Untried and untested this sure ain’t. And let’s not forget the
‘models.’ I wonder what the in look is at the Abou Shouk refugee camp
this season. Bloodied rags? With the ‘endless flowing free drinks’ how
many people are even going to remember what the point of it was at all?

Surely something so horribly misjudged could only be done by
well-meaning folks who don’t see the problem with having an ‘exclusive
after party’ at a place called Thirst Lodge, in support of people who –
according to HUFD’s own website – risk rape or murder if they go too
far looking for water. Maybe not. Some committee members do boast
impressive activist resumes. Equal attention, however, is given to
qualifications such as having been college ball organisers, a gap year
English teacher for a couple months, and ‘Head of House,’ at school,
‘which meant organizing a lot of house events.’

I can’t help thinking how they’ll spend their summer; working for
humanitarian organizations in Darfur, or interning at KPMG? The whole
thing smacks of CV building. It gives an otherwise unremarkable
Brideshead Regurgitated party a moral veneer with one word – ‘Darfur.’
A hugely complicated incident that few people really understand is
reduced to a vehicle for selling ball tickets.

And HUFD market all their events in the same way. The last ‘awareness
forum’ was ‘chaired by a high profile figure to match the quality of
last year’s chair’, and offered ‘the chance to win free pre-debate
dinner with the speakers at an exclusive Oxford restaurant.’ If Darfur
didn’t exist would the fashion show be going ahead anyway, for whatever
the charity cause celebre of the moment happened to be?

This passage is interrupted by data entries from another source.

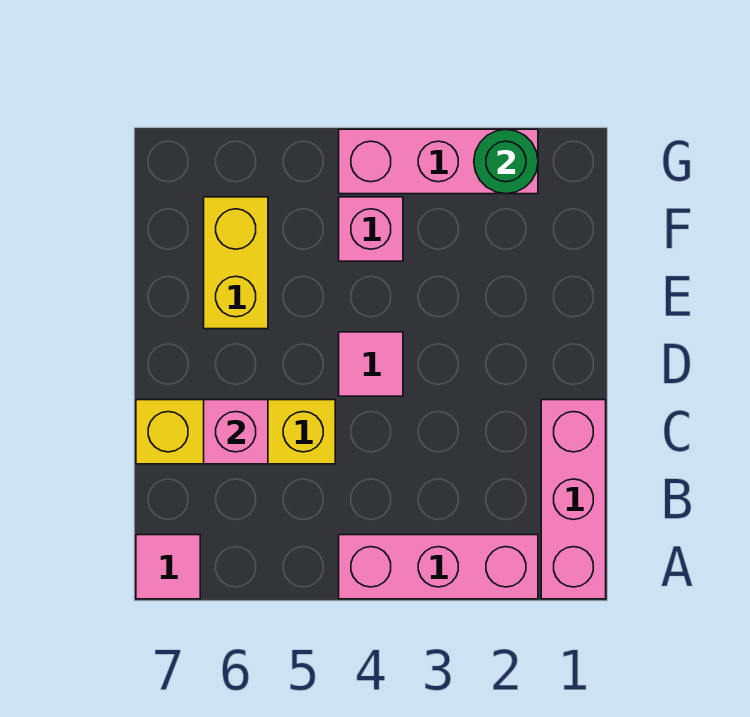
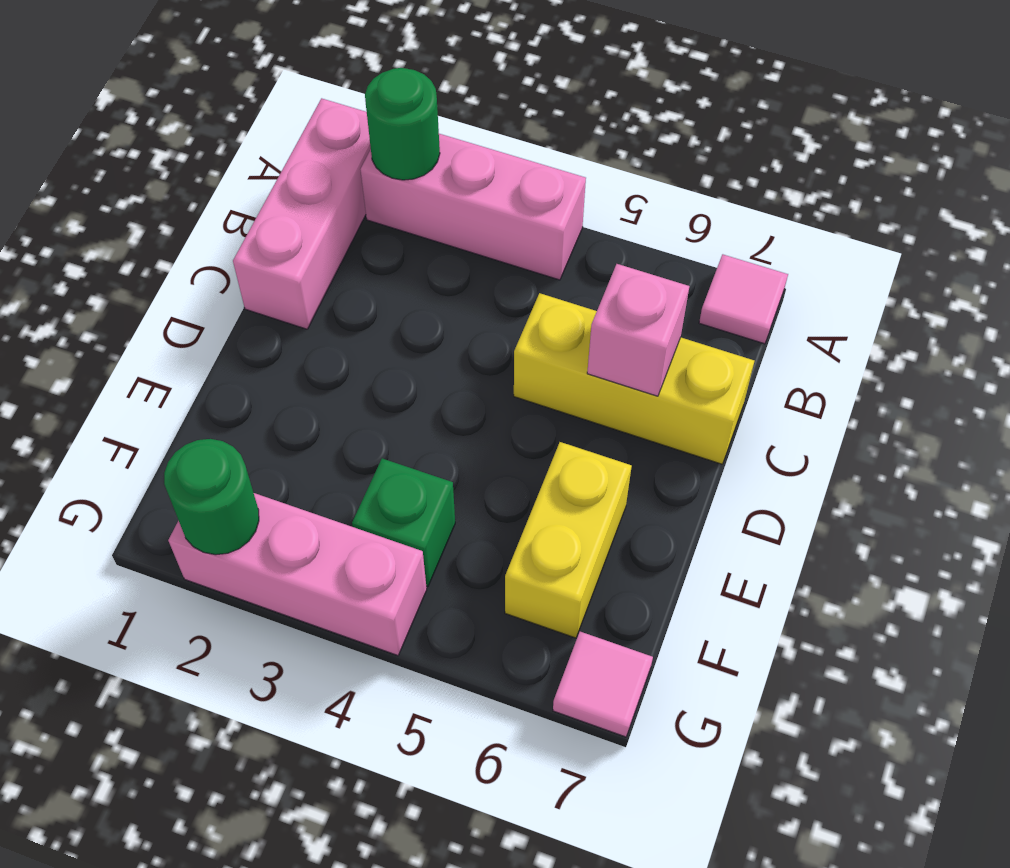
none -> green 1x1 round brick [365,68,440,180]
pink 1x1 tile [339,332,403,396] -> pink 1x1 tile moved to [553,632,653,737]
pink 1x1 brick [339,197,403,261] -> green 1x1 brick [352,458,455,586]

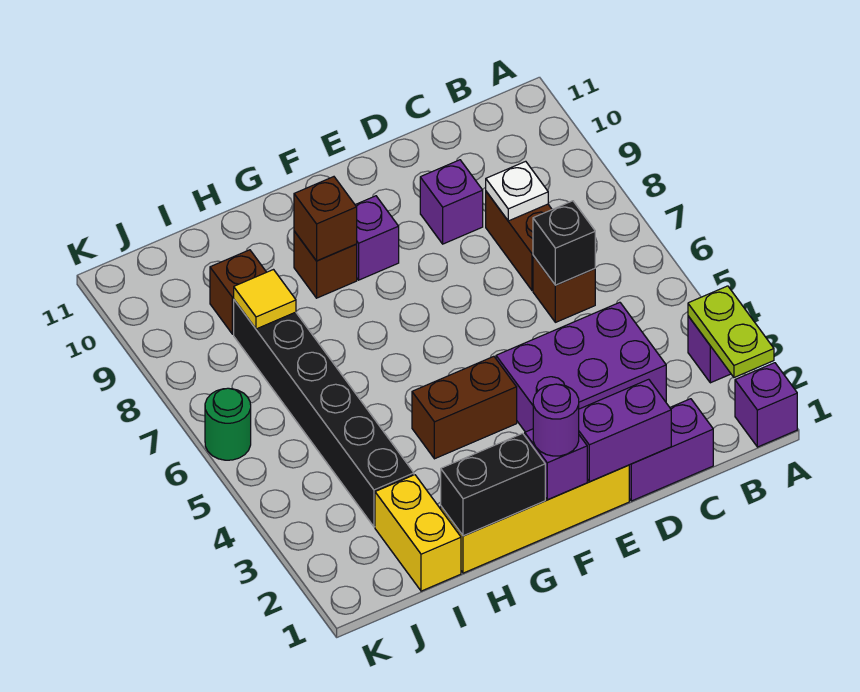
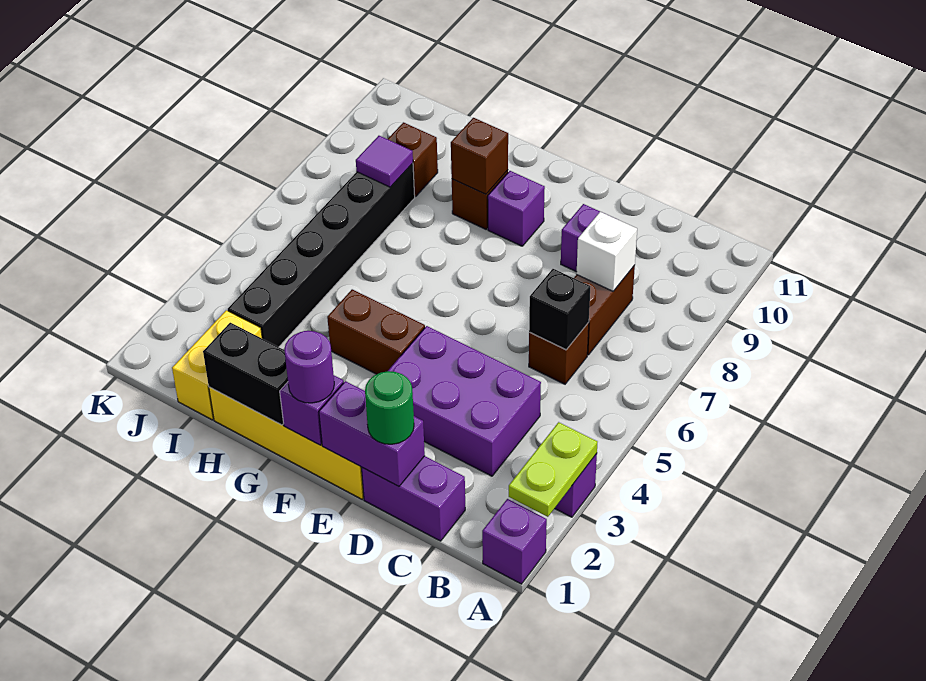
white 1x1 plate [486,161,548,221] -> white 1x1 brick [577,212,637,291]
yellow 1x1 tile [234,270,296,329] -> purple 1x1 tile [356,136,413,187]
green 1x1 round brick [205,388,251,460] -> green 1x1 round brick moved to [365,371,414,444]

Maybe we’ve become so inured, either to faraway genocides that only
seem to exist on TV, or the absurd Oxford ball scene, that it doesn’t
even seem an anomaly. Only last term the EAS threw a bash sponsored by
the Chinese government. Yep, the same guys that block UN sanctions
against Khartoum, heavily invest in the Sudanese oil industry, and have
sold over $100m’s worth of weapons to government militias, who use them
against innocent Darfuris. Entirely unconnected to HUFD, no doubt. But
how many people bought tickets for both?

The charities in question – MSF and Kids for Kids – work on the
ground helping displaced civilians. They really do deserve your money.
The fashion show just isn’t the way to do it. Decadence for Darfur
reinforces the rich/poor divide. As the ‘glamour and sophistication of
Milan and Paris’ is (apparently) recreated, the inhumane conditions in
Darfur HUFD are supposed to be alleviating seem even farther away. This
is all the more extreme in a demi-monde where lavishing money on
champagne salvoes at the Bridge is part of the conventional path to
social advancement. HUFD’s very name evokes horrid, wasted evenings
there face-raping to Fedde Le Grand.

‘Awareness,’ then, isn’t an answer on its own. By missing this, HUFD is
ruining all the good work of its own swill-free events. Perhaps they
think that encouraging students’ bacchanalian side is the only way to
get them to care about people who live in squalid refugee camps. That
might well be true. Isn’t that disgusting? Are we really that
self-absorbed? As long as we’re stuck with the absurd and disgusting
notion that self-indulgence is an acceptable way to help the
underprivileged, we’ll never get anywhere.